In brief: New minister's stance on sex-ed, cardiac care in Barrie, and Hydro One's acquisition passes one more hurdle

In brief: New minister’s stance on sex-ed, cardiac care in Barrie, and Hydro One’s acquisition passes one more hurdle

Ontario's new minister of the status of women says she no longer has concerns about the province's sex-ed curriculum.

In 2015, Harinder Malhi was quoted having concerns about the curriculum at a community meeting in her riding of Brampton-Springdale.

“There are some issues in the curriculum, I agree,” Malhi said, according to the Mississauga News. “I wasn’t taught these things and I turned out okay. I do see the issue, I do see the concerns.”

However, when she was sworn in as a cabinet minister Wednesday, she said her views had changed.

"At the time, I was hearing a lot from my residents about the sex education curriculum that we had, and it was a time to reflect on the curriculum. As we have gone through the implementation phase of the curriculum, I do want to say that I support the sex education curriculum, it is for the safety and protection of our children and our youth."

Malhi, a former school board trustee, has not been one of the government's more prominent backbenchers. When asked what her qualifications are for cabinet, she said cited her work on with Brampton politicians and her work getting to know the grassroots of her community.


Premier Kathleen Wynne was at Royal Victoria Regional Health Centre in Barrie to mark the opening of the Cardiac Intervention Unit. The new unit is providing diagnostic heart procedures and will begin providing advanced heart procedures in the fall. More services will ramp up over the next five years, including heart procedures, diagnostic tests, inpatient care, intensive care, rehabilitation and an urgent cardiology clinic, eventually providing the full range of care that had not been available in the community. The province spent $6.2 million on the unit and increasing operational funding to RVH by $6.7 million.

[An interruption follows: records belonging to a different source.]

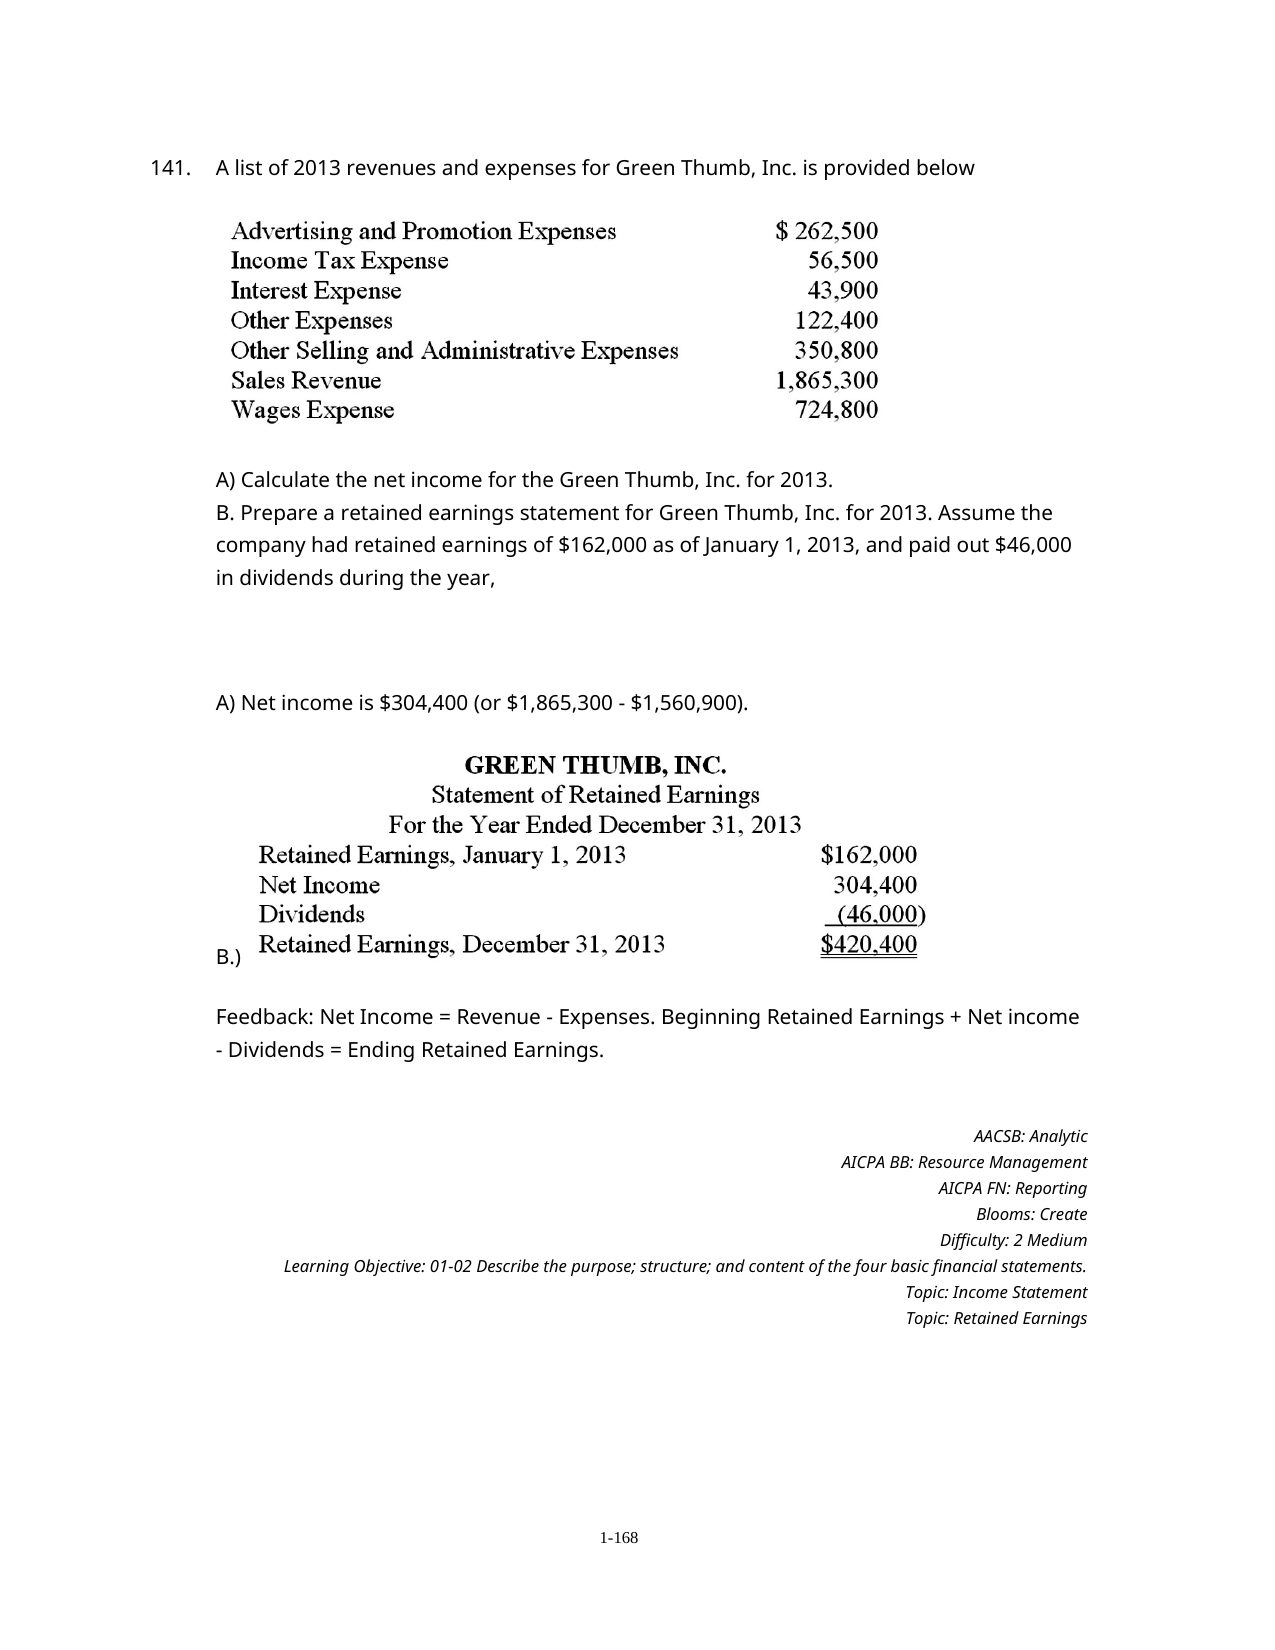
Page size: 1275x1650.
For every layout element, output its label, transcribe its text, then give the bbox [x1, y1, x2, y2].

table_header A list of 2013 revenues and expenses for Green Thumb, Inc. is provided below A) Calculate the net income for the Green Thumb, Inc. for 2013. B. Prepare a retained earnings statement for Green Thumb, Inc. for 2013. Assume the company had retained earnings of $162,000 as of January 1, 2013, and paid out $46,000 in dividends during the year, A) Net income is $304,400 (or $1,865,300 - $1,560,900). B.) Feedback: Net Income = Revenue - Expenses. Beginning Retained Earnings + Net income - Dividends = Ending Retained Earnings. [216, 153, 1087, 1095]
picture [221, 213, 882, 428]
table_header 141. [150, 153, 216, 1095]
table_header AACSB: Analytic AICPA BB: Resource Management AICPA FN: Reporting Blooms: Create Difficulty: 2 Medium Learning Objective: 01-02 Describe the purpose; structure; and content of the four basic financial statements. Topic: Income Statement Topic: Retained Earnings [150, 1124, 1087, 1365]
picture [251, 748, 929, 965]
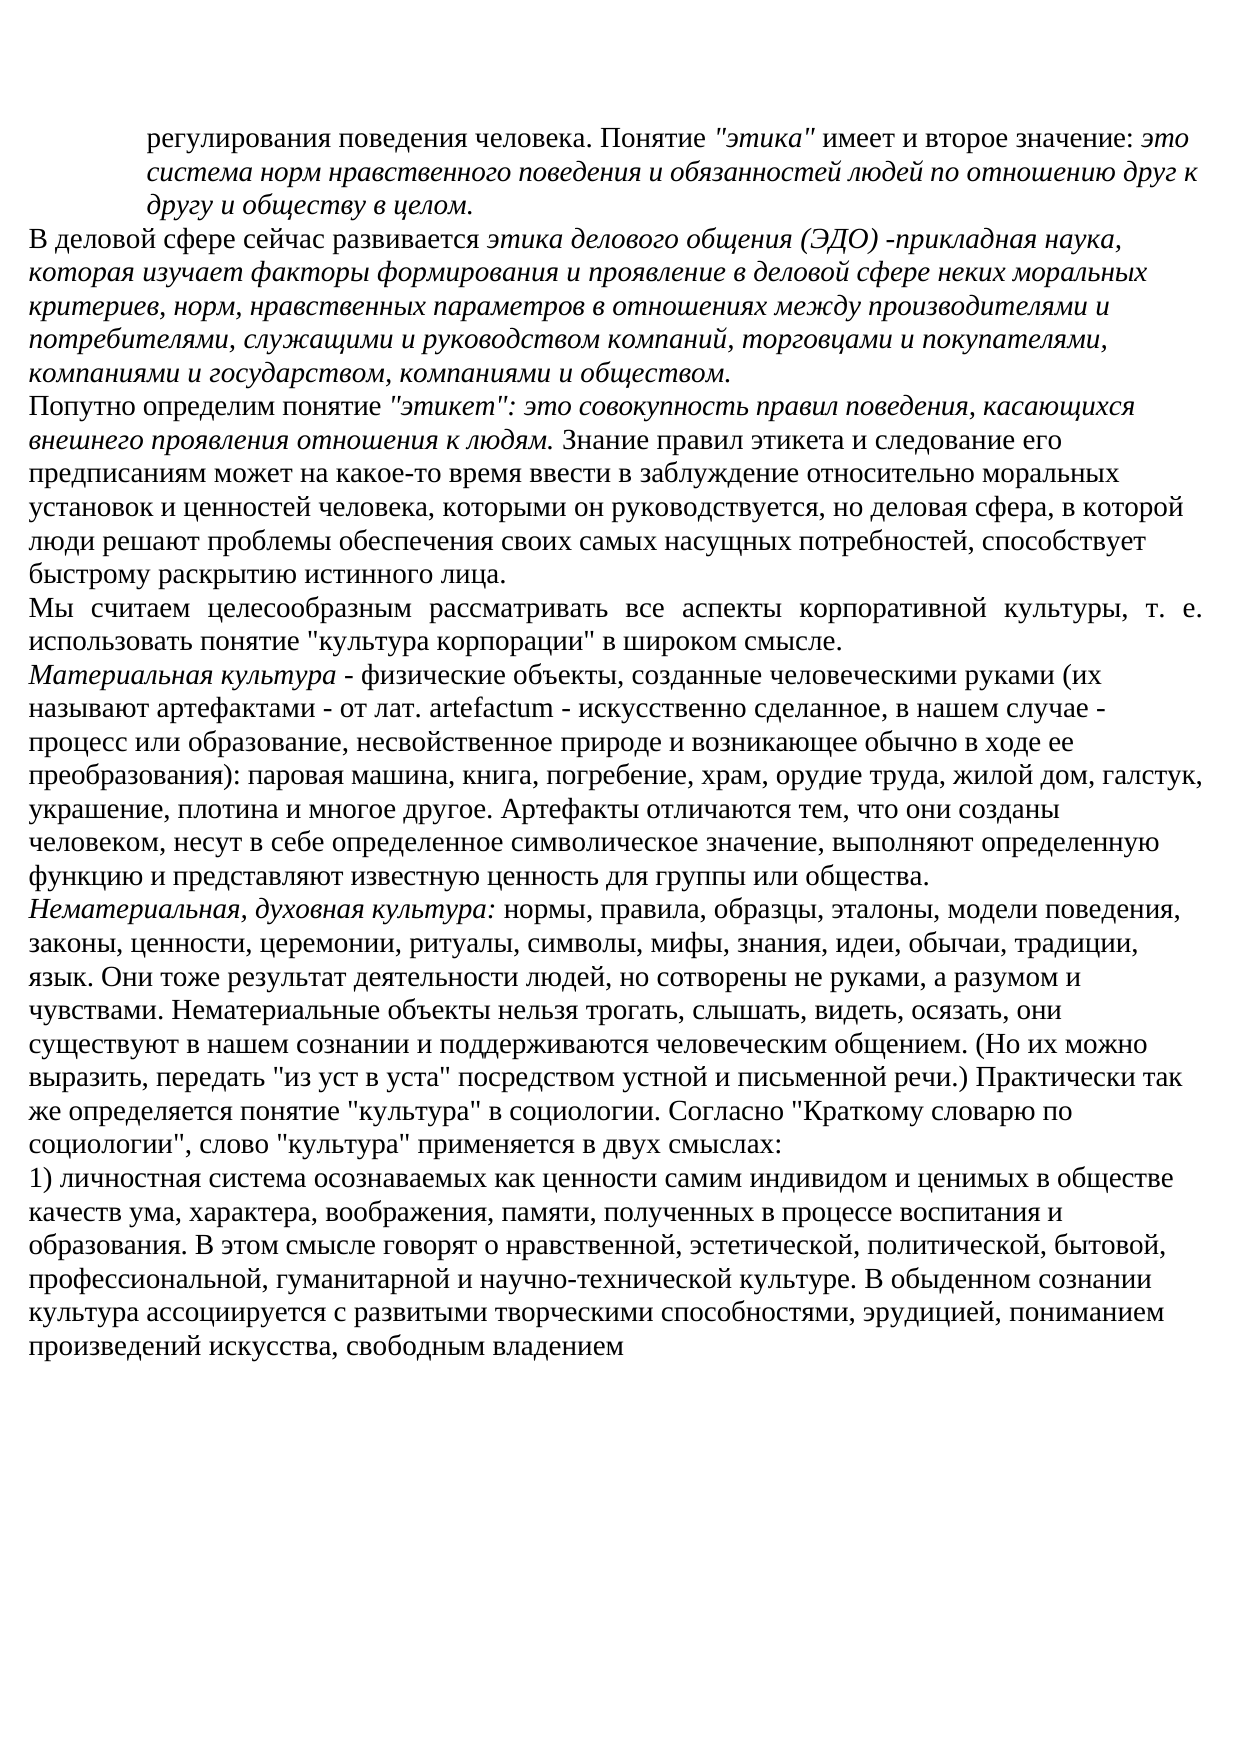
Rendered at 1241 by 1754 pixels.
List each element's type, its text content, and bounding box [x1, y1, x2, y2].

Hydro One has cleared a regulatory hurdle in its acquisition of Washington-based energy company Avista. The U.S. Federal Energy Regulatory Commission gave the thumbs up to the $6.7-billion purchase that was first proposed in July 2017. The acquisition is in keeping with Hydro One's strategic forecast that predicts the North American energy industry will consolidate over the coming years, leaving fewer dominant players with more efficient operations, as the company's CEO Mayo Schmidt has previously outlined to QP Briefing. However, the Avista acquisition has been criticized by the NDP, and Schmidt's $4.5 million in compensation is frequently criticized by both opposition parties in question period.

Schmidt stated the approval "marks another important milestone in bringing together Hydro One and Avista." But it is just one small step. The deal still needs approval from utility commissions in five states, the Federal Communication Commission, and "clearance by the Committee on Foreign Investment in the United States," according to Hydro One's statement.